Using information from the SEC, CBO estimates that implementing H.R. 4546 would have an insignificant effect on that agency’s costs. Under the bill, the SEC would have to review any future changes to the rules of national exchanges and update its own rules. CBO estimates that the cost of that work would be insignificant. Moreover, the SEC is authorized to collect fees sufficient to offset its annual appropriation; therefore, CBO estimates that the net effect on discretionary spending would be negligible, assuming appropriation actions consistent with that authority.
Enacting H.R. 4546 would not affect direct spending or revenues; therefore, pay-as-you-go procedures do not apply.
CBO estimates that enacting H.R. 4546 would not increase net direct spending or on-budget deficits in any of the four consecutive 10-year periods beginning in 2028.

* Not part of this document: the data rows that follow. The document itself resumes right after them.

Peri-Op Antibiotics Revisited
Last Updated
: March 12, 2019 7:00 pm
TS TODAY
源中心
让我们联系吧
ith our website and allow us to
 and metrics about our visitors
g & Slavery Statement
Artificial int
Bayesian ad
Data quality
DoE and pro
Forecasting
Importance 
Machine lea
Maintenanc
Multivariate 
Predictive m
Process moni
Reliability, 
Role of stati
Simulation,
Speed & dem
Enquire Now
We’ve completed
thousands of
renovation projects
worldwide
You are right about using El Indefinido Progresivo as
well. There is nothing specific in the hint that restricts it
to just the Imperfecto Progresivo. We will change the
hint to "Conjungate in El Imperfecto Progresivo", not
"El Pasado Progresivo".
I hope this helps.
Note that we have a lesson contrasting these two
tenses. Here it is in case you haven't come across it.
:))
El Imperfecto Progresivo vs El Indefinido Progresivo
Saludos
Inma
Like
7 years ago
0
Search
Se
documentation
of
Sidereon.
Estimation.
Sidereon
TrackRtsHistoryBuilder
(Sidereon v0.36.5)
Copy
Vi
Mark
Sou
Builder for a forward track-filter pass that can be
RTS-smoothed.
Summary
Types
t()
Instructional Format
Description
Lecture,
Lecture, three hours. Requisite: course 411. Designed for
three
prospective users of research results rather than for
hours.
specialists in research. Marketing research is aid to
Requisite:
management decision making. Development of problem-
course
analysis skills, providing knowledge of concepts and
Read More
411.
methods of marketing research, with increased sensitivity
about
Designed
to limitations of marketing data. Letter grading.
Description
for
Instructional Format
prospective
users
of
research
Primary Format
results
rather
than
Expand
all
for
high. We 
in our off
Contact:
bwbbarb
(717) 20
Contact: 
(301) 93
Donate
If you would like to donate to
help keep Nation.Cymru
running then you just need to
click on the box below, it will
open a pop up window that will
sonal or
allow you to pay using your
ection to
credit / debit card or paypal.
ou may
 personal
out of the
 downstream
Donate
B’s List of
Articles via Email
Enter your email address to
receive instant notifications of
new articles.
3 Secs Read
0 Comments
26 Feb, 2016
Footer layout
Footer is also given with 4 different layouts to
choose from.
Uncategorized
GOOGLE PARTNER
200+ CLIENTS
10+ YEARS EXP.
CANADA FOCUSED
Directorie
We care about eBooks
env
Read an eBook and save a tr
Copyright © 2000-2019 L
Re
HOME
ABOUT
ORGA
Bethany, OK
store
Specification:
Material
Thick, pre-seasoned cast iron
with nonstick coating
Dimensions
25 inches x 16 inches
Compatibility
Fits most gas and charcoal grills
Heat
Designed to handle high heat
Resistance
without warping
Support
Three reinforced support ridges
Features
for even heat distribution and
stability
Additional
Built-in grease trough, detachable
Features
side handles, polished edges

H.R. 4546 would preempt state laws that govern the state-level registration of securities. Preemptions are mandates as defined in the Unfunded Mandates Reform Act (UMRA) because they limit the authority of states to apply their own laws. However, CBO estimates that the preemption would not affect the budgets of state, local, or tribal governments because it would impose no duty on states that would result in additional spending or loss of revenues.
H.R. 4546 contains no private-sector mandates as defined in UMRA.